## [TEXT UNDER STUDY]
-------------------------

Nations are defined through war.  Phony nations are defined through phony war – namely sports.  And in a time devoid of meaning, a corporate spectacle with flags is the closest the modern world can come to providing most people with a sense of identity.

Most nations are less a creation of peoples than a creation of armies.  The multinational, multilingual monarchies of the Middle Ages slowly transitioned into the national armies unleashed by the French Revolution, who were gathered by conscription to spill the “impure blood” of the foreigners. “Us” and “Them” were determined on the battlefield.

However, the postwar world saw the end of “blood and soil” nationalism in the West. Nations transformed into units of economic competition, vaguely linked by international finance and watery doctrines of “human rights.” Mass immigration further complicates the process, as citizenship no longer reveals anything about a person’s race, religion, cultural heritage, or even language.

Yet nationalism persists – largely because we have nothing else to fall back on. Race is socially unacceptable and religion (at least Christianity) is dead as an organizing force for society. And so even as it is unimaginable that European youth will soon be drafted and sent forth to fight for their country, a rudimentary patriotism is still required to link the masses in the developed world together in a more or less orderly fashion. The flag and some vague concept of “values” usually serves, but underneath, the ghosts of Blut und Boden still linger. And this needs an outlet.

Enter the World Cup. The players sing the anthem of their fatherlands, echoed by hundreds of thousands of screaming fans.  Fans dress in their national colors. The game itself has a kind of mythic quality (outside the United States anyway), as fans will casually speak of games that took place decades ago or even refer to a single incident (like Maradona’s “Hand of God” goal). Rivalries, heroes, and cultures develop in a dull echo of the warlike past.

Absent war, concepts such as “national honor” are identified with the outcome of soccer games.  Sometimes, it is almost equivalent to war, with Argentina’s victory over England in 1986 interpreted as “revenge” for the Falkland Islands.

Germany’s crushing 7-1 defeat of Brazil (with the Netherlands putting the boot in 3-0 in the third place game yesterday) is seen as a national disgrace in the host country. Pictures of Brazilian fans giving rise to guttural cries of despair and horror could be mistaken for something coming out of Gaza.

Of course, these nationalist impulses are smoothly sublimated into the global governing census.  The stadium is festooned with appeals to “Say No To Racism.” FIFA investigates fans for chants that cross the line into politically incorrect territory. And frankly, it’s a good thing they did not see the danger of “offensive” WWII humor on Twitter during Brazil vs. Germany – though the Parasitic Class is whining about that now too.

Many of the players from historic European nations are non-White. Some of the players on the American team have almost casual connections to the United States, and even the coach is a German who formerly represented his real country both as a player and as a coach. As with professional sports in America, most players have nothing to do with the community they are ostensibly representing racially, culturally, or even geographically. The pageantry and patriotism of a World Cup is equivalent to the usual penalty in the Beautiful Game – it’s a big showy fake.

-------------------------

## [COLLECTED DATA]
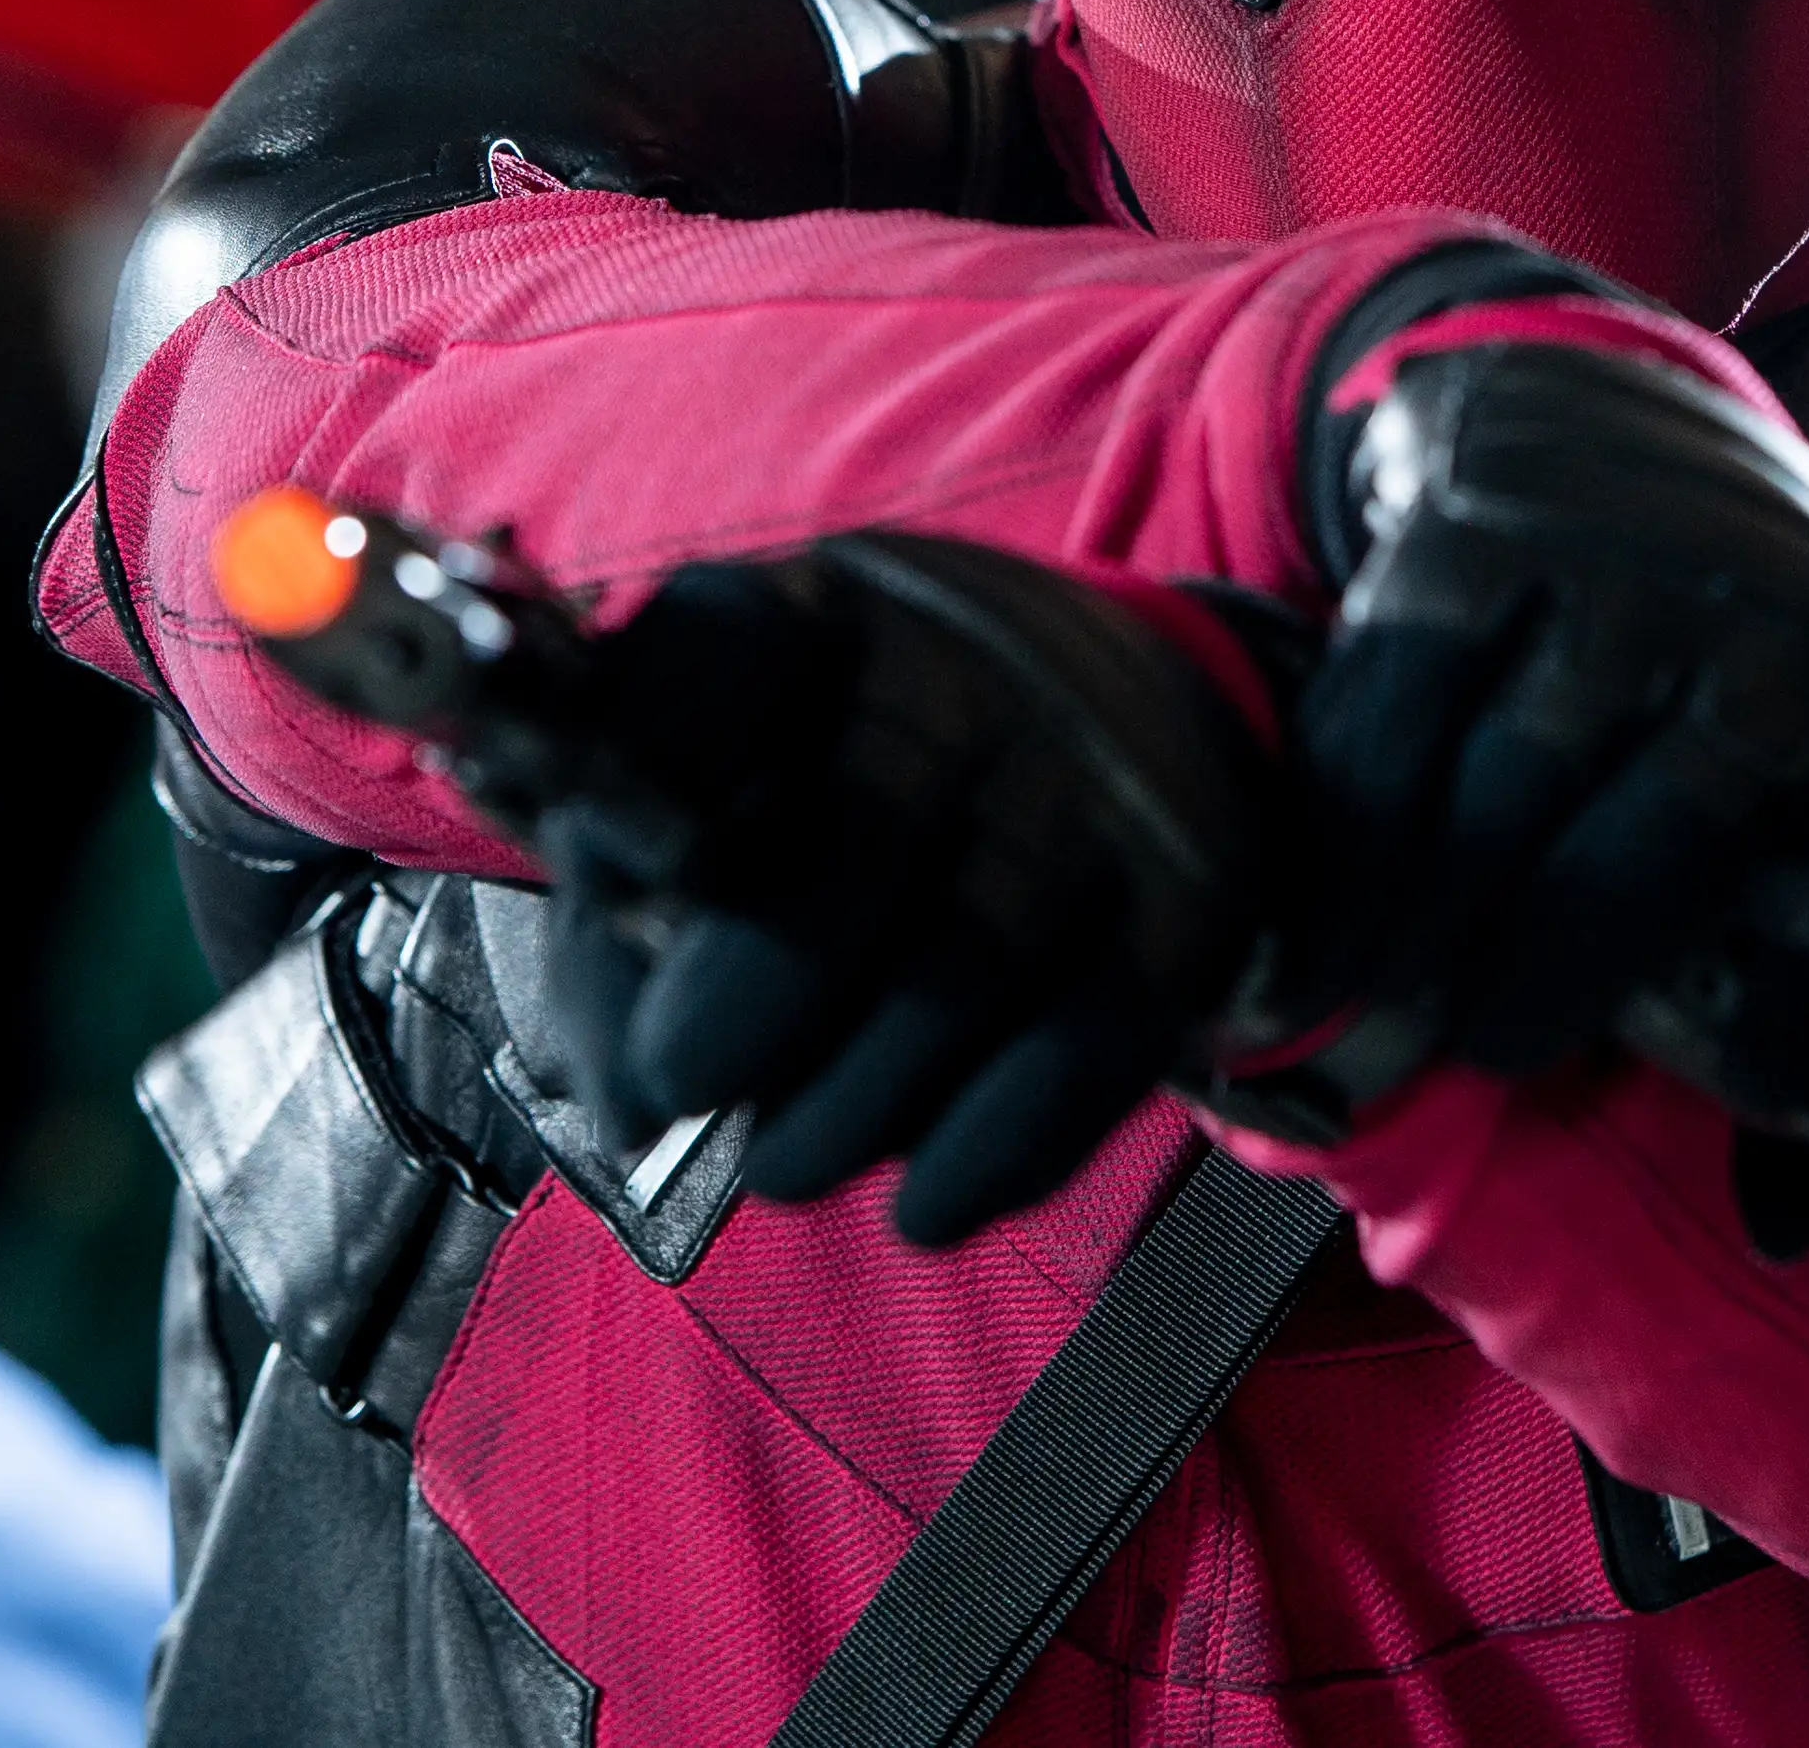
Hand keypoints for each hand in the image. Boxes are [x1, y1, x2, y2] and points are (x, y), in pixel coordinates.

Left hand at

-------------------------

## [WORK ITEM A]
Please list every country the World Cup piece names outright, counting a country once even if it appears under more than one name.
## [WORK ITEM B]
Answer these questions from the World Cup piece, one line each:
(i) By what score did Germany beat Brazil?
(ii) Which victory in 1986 was interpreted as "revenge" for the Falkland Islands?
(iii) What appeal is the stadium festooned with?

## [WRITTEN RESPONSE A]
- United States
- Argentina
- England
- Germany
- Brazil
- the Netherlands

## [WRITTEN RESPONSE B]
(i) 7-1
(ii) Argentina's victory over England
(iii) "Say No To Racism."